When my brother and I were little, we would play in the mud puddles outside our house in Liberia. They were truly mud puddles, there, because the road we lived on was mud.
When it really rained hard, the ditch along the road down past the field in front of our house would flood deep enough that we could kick our feet off the ground and pretend to swim. It was supposed to flow away through a culvert* under the road, but sometimes it got backed up.
The water was brown-red with the dust of the earth it had picked up. It barely resembled water so much as thinned out mud, and yet we called it our swimming pool, we neighborhood kids, and we swam and waded and laughed in it until the evening summons.

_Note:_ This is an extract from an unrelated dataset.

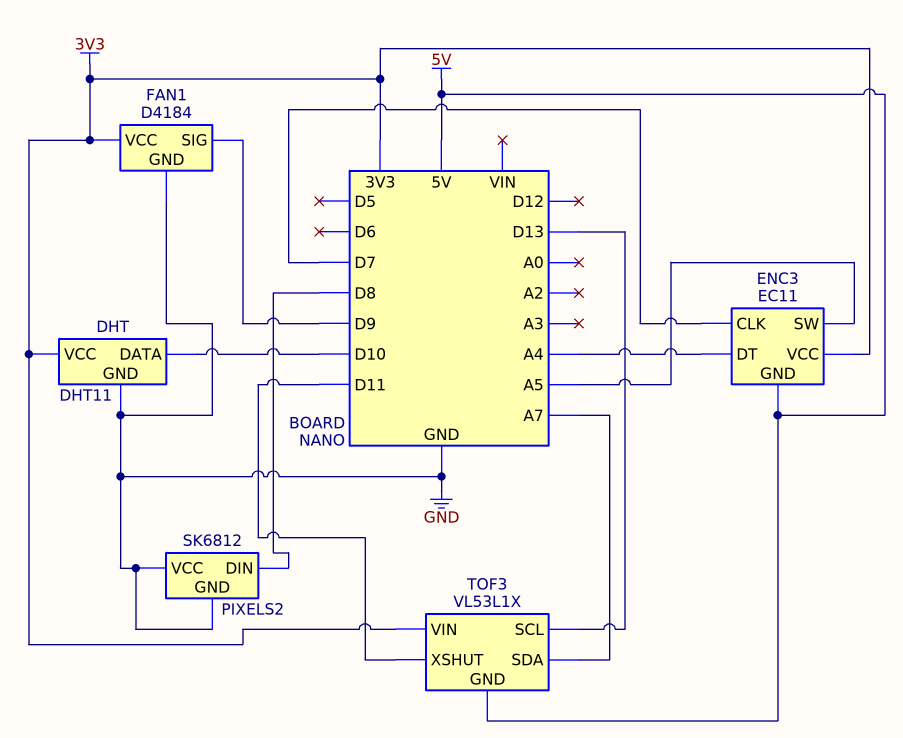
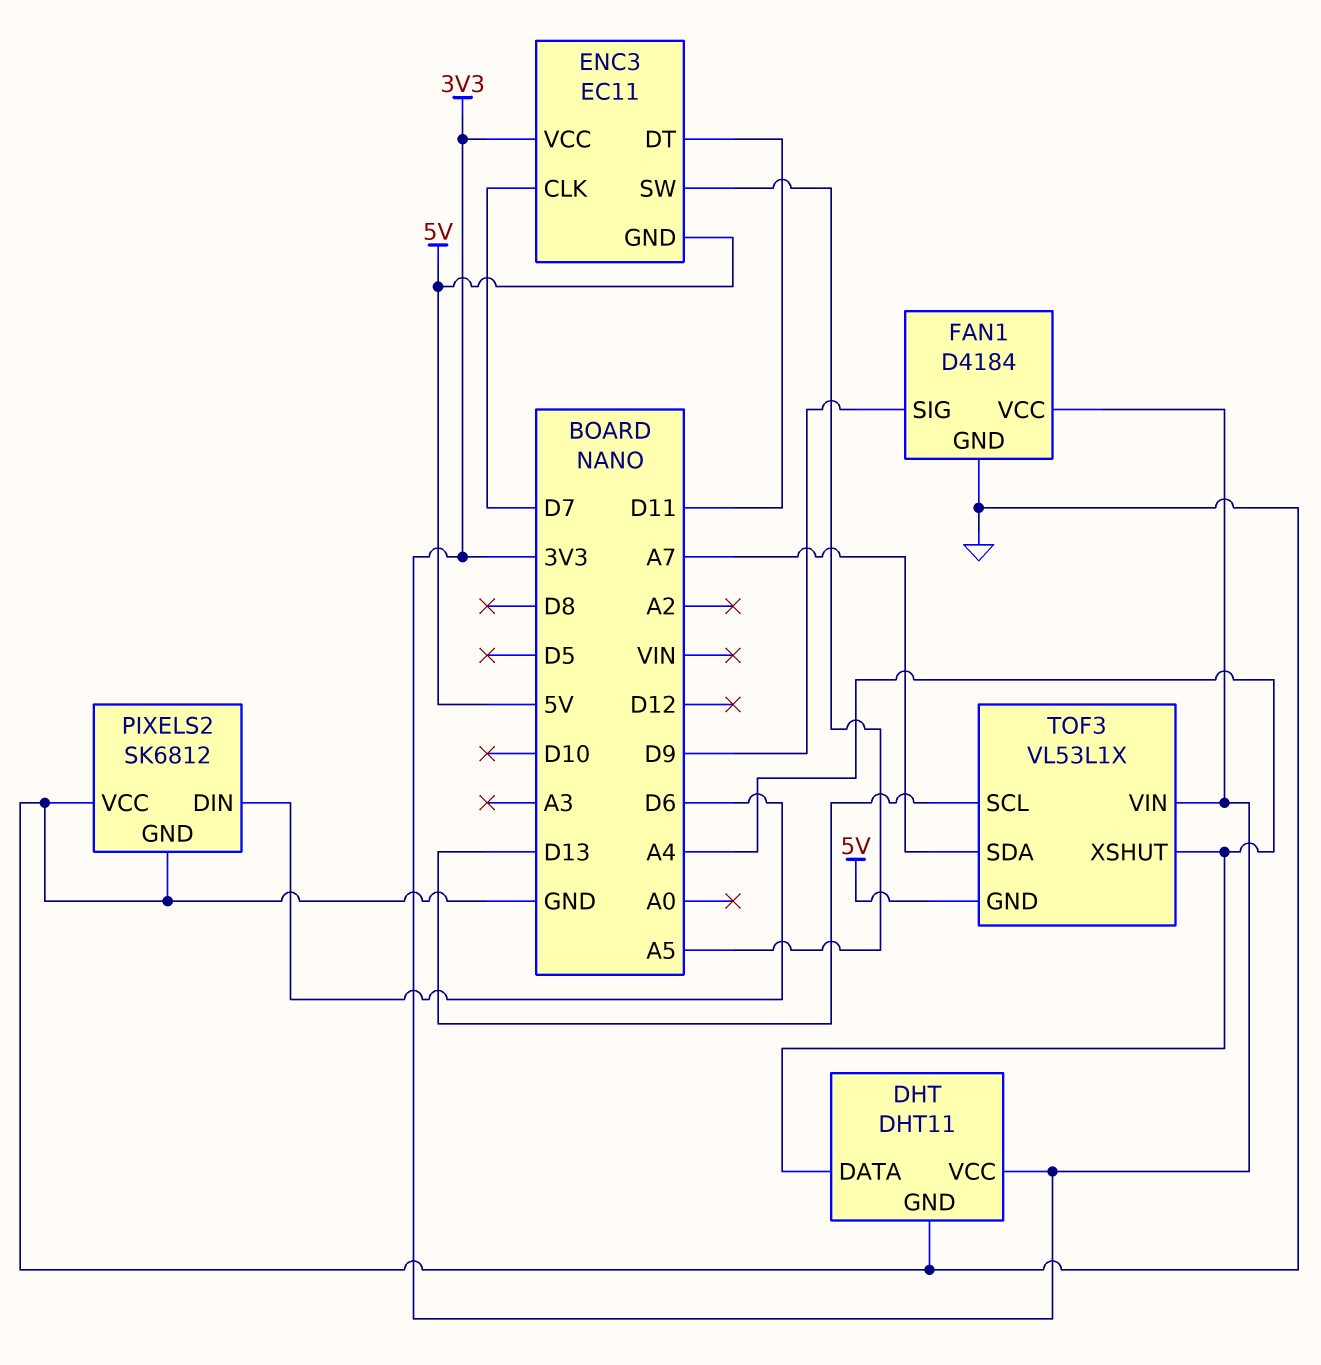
DHT pin DATA: D10 -> A4
ENC3 pin DT: A4 -> D11
PIXELS2 pin DIN: D8 -> D6
TOF3 pin XSHUT: D11 -> A4

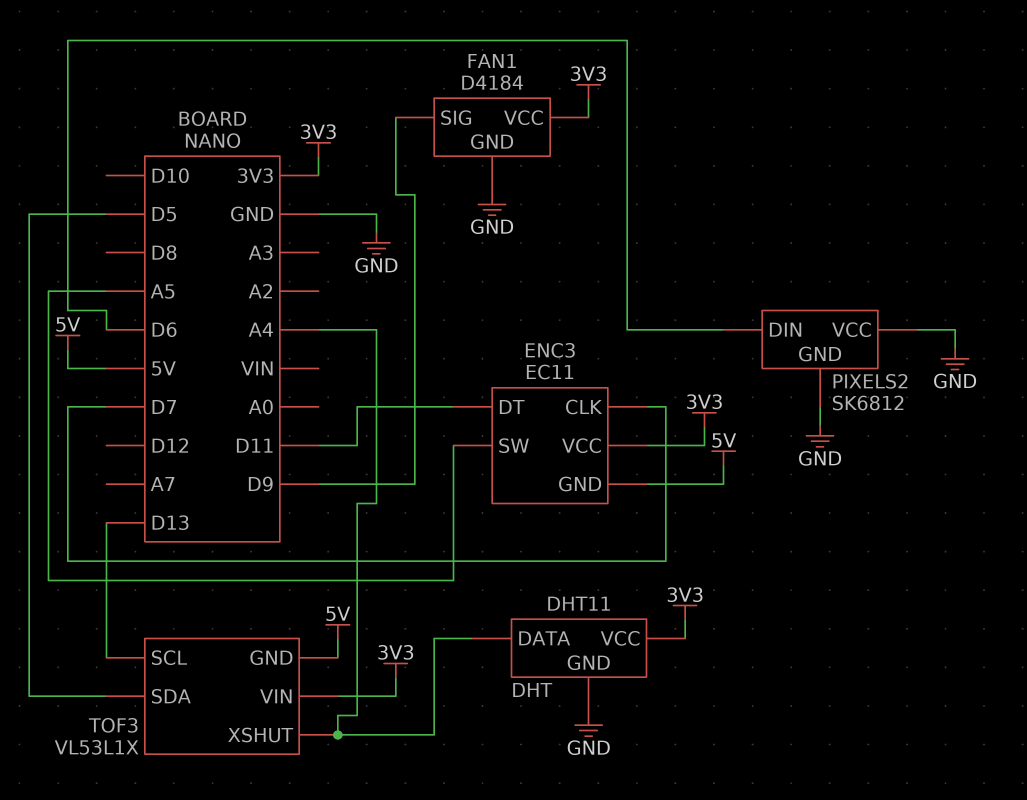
TOF3 pin SDA: A7 -> D5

I thought of the mud puddles in Liberia today because I caught myself deliberately wading, in my flipflops, through the mostly-clear puddles of Gone West. I was on the phone, walking in little circles so as not to stray too far from my computer that was on a table inside the tea shop, and I realized how familiar was the feeling of water flowing around on flipflops.

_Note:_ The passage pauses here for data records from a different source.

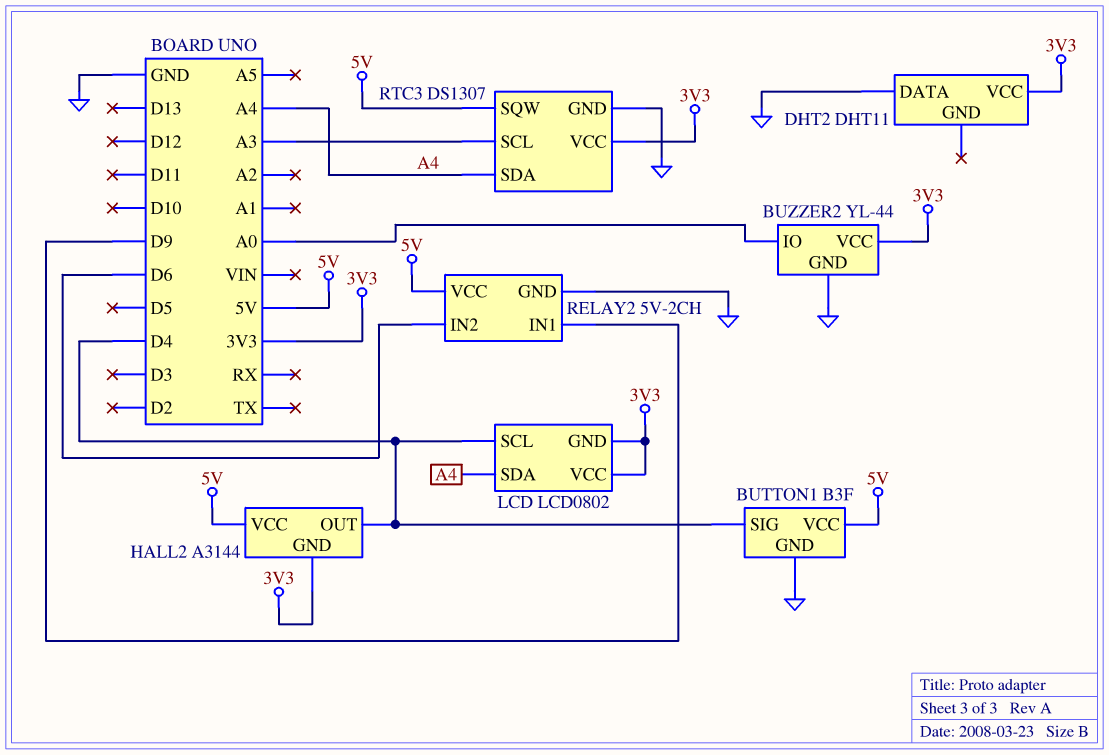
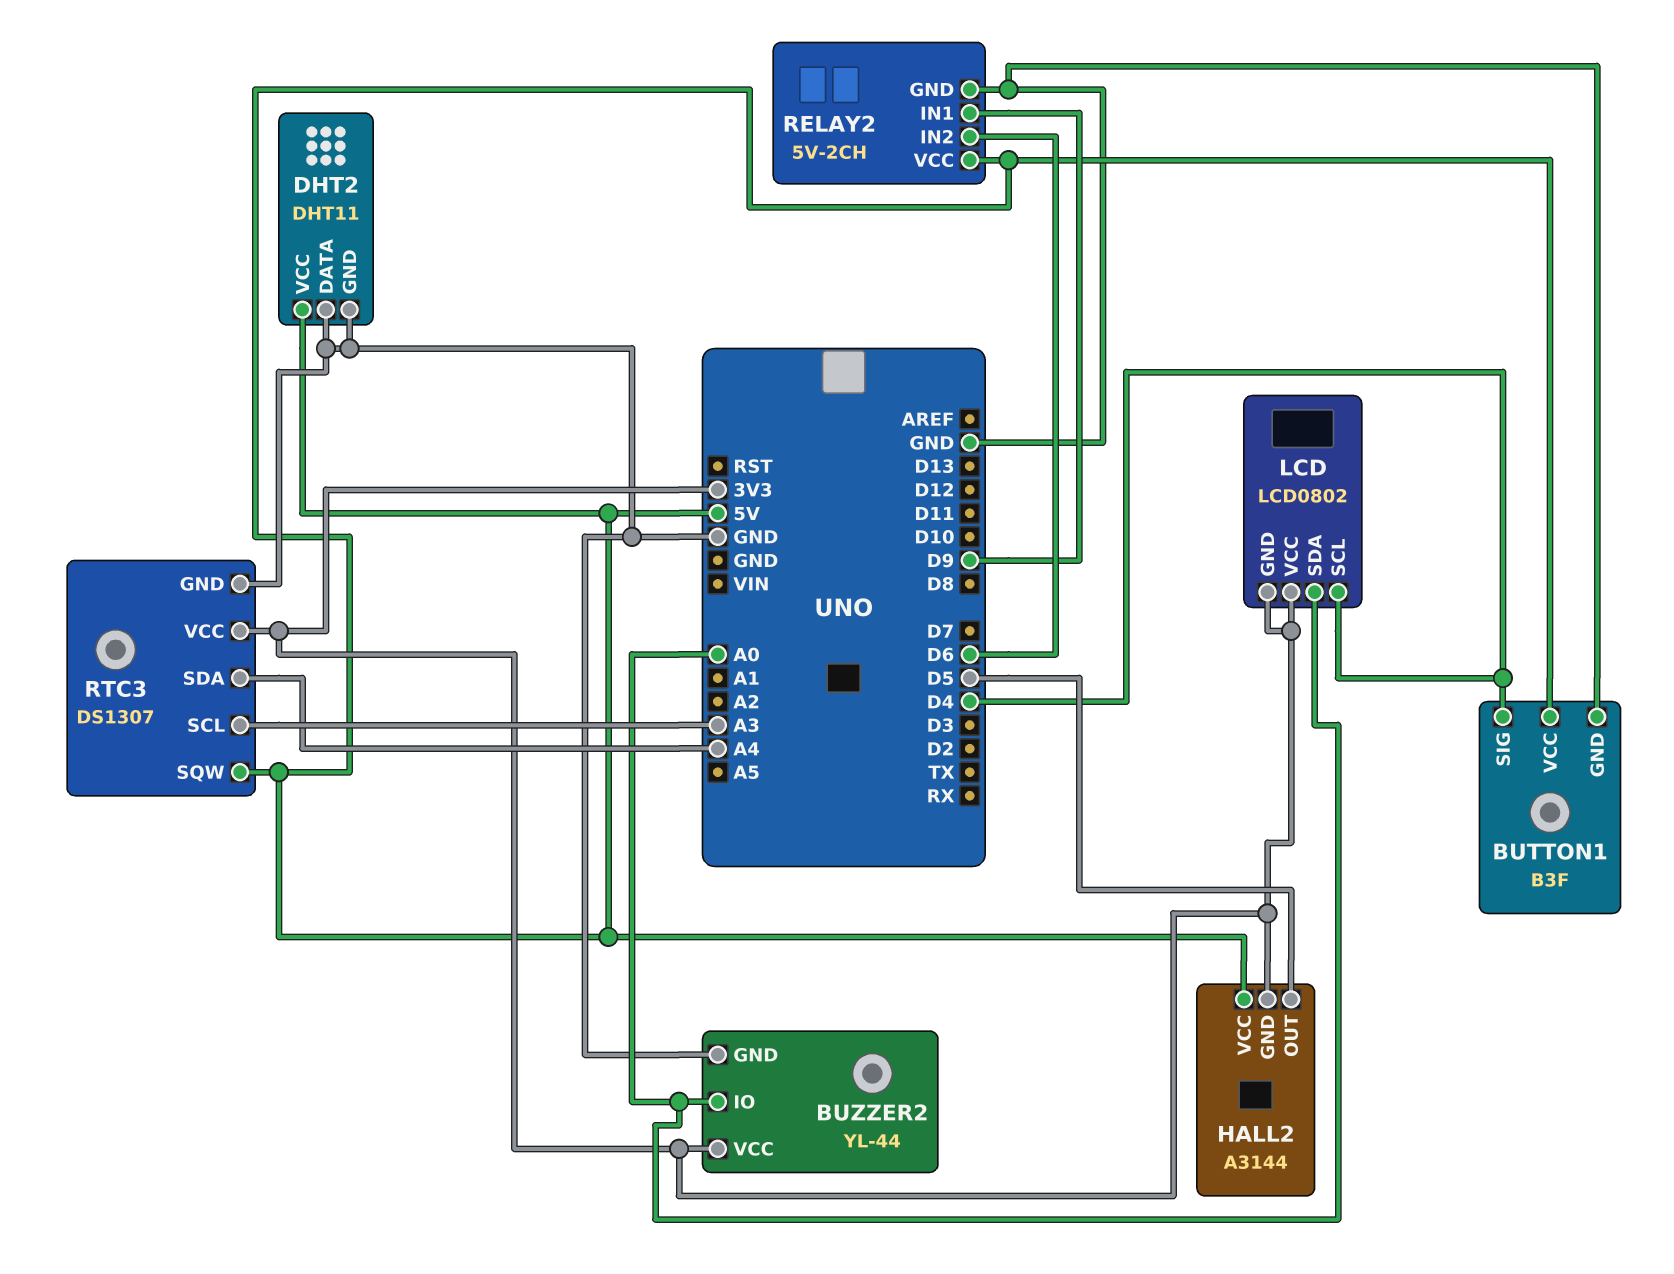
DHT2 pin GND: none -> GND
DHT2 pin VCC: 3V3 -> 5V
HALL2 pin OUT: D4 -> D5
LCD pin SDA: A4 -> A0

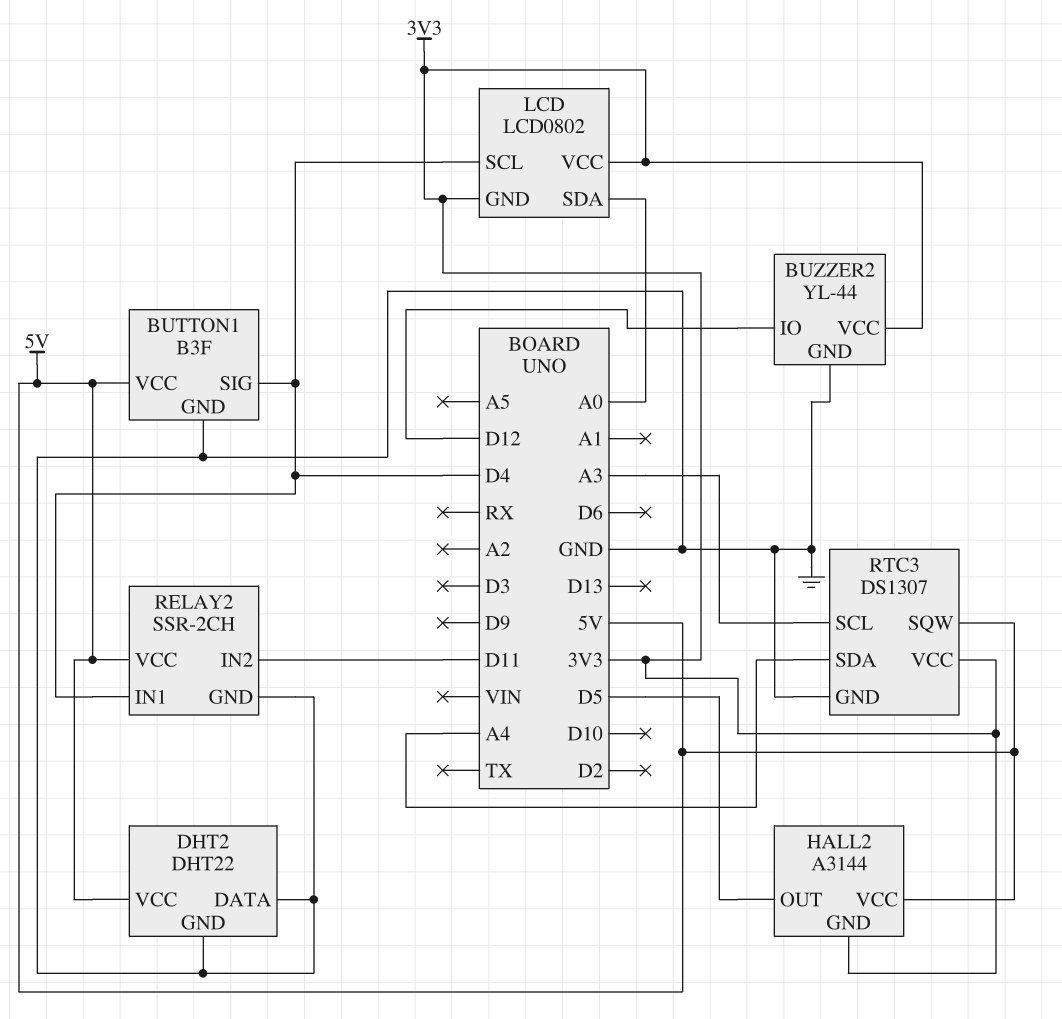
BUZZER2 pin IO: A0 -> D12
DHT2: DHT11 -> DHT22
RELAY2: 5V-2CH -> SSR-2CH
RELAY2 pin IN1: D9 -> D4
RELAY2 pin IN2: D6 -> D11

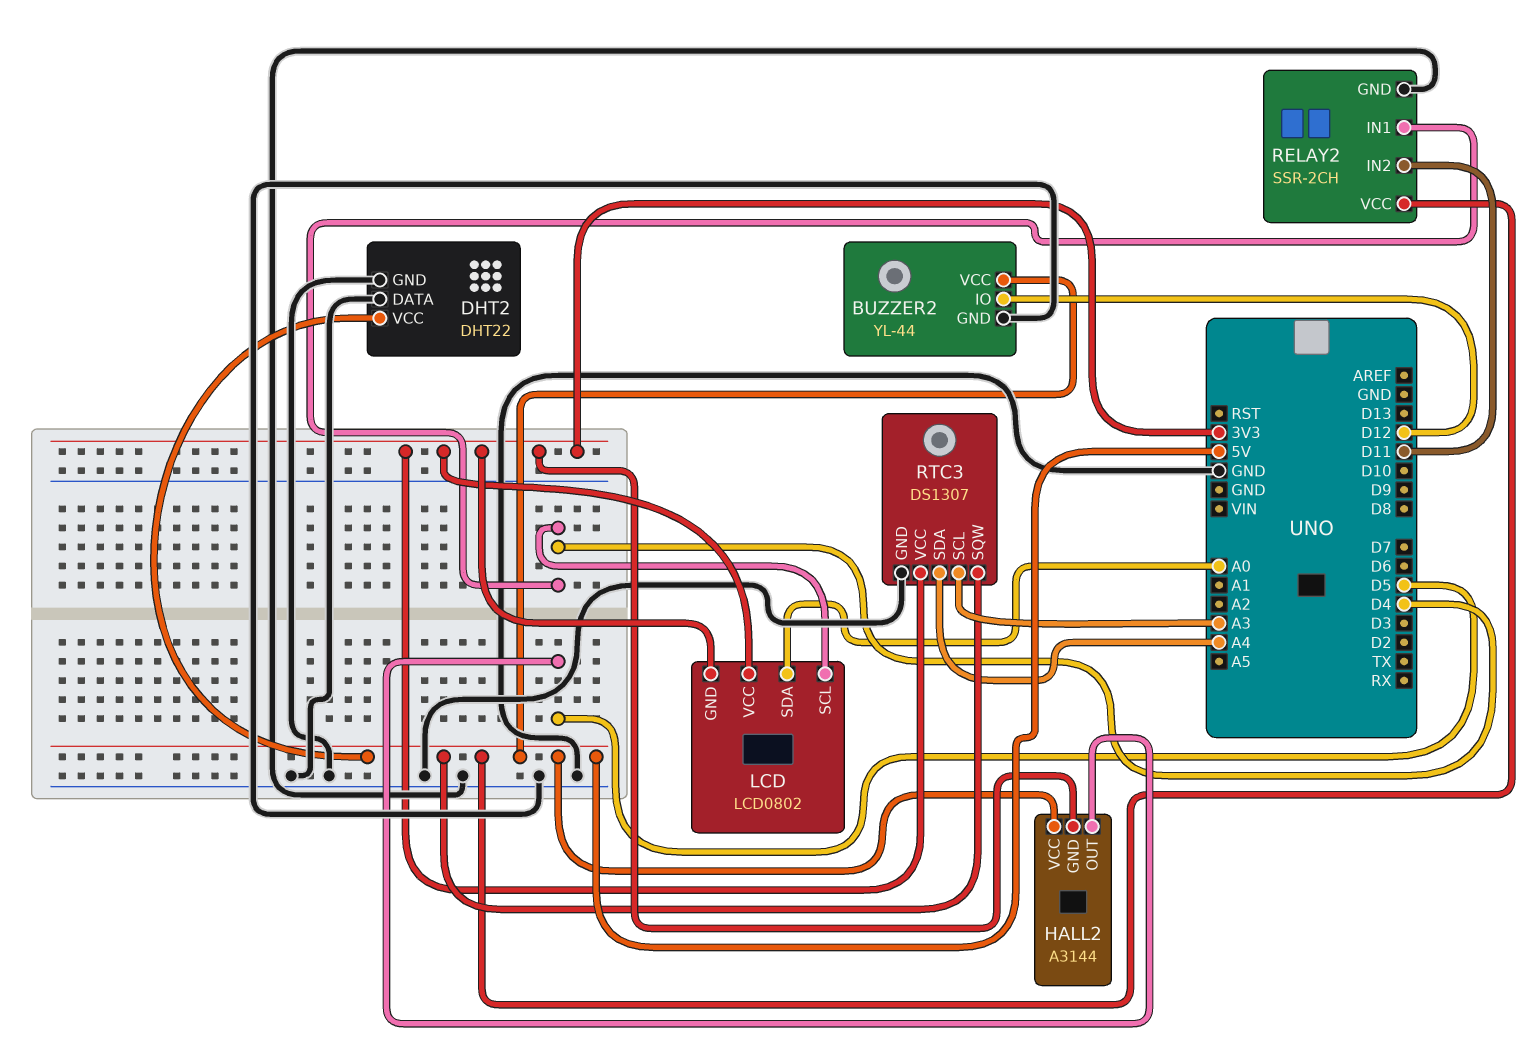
BUTTON1: B3F -> none
BUTTON1 pin GND: GND -> none
BUTTON1 pin SIG: D4 -> none
BUTTON1 pin VCC: 5V -> none
BUZZER2 pin VCC: 3V3 -> 5V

So then I swished through a few more puddles, for fun.
* Culvert is a word that I always liked the sound of. I remember rolling it around in my head when I was small. Culvert. Culvert.
We rarely call them by name here in the States, but in Liberia we did, and they were usually made of heavy corrugated metal. In severe rain, they would wash out and the dirt road over them would be swept away, and the whole thing would become a morass of mud and tire tracks and stuck vehicles.
The culvert on the road to school washed out once, and I remember picking our way around it through the creek where my brother and his friends used to go fishing.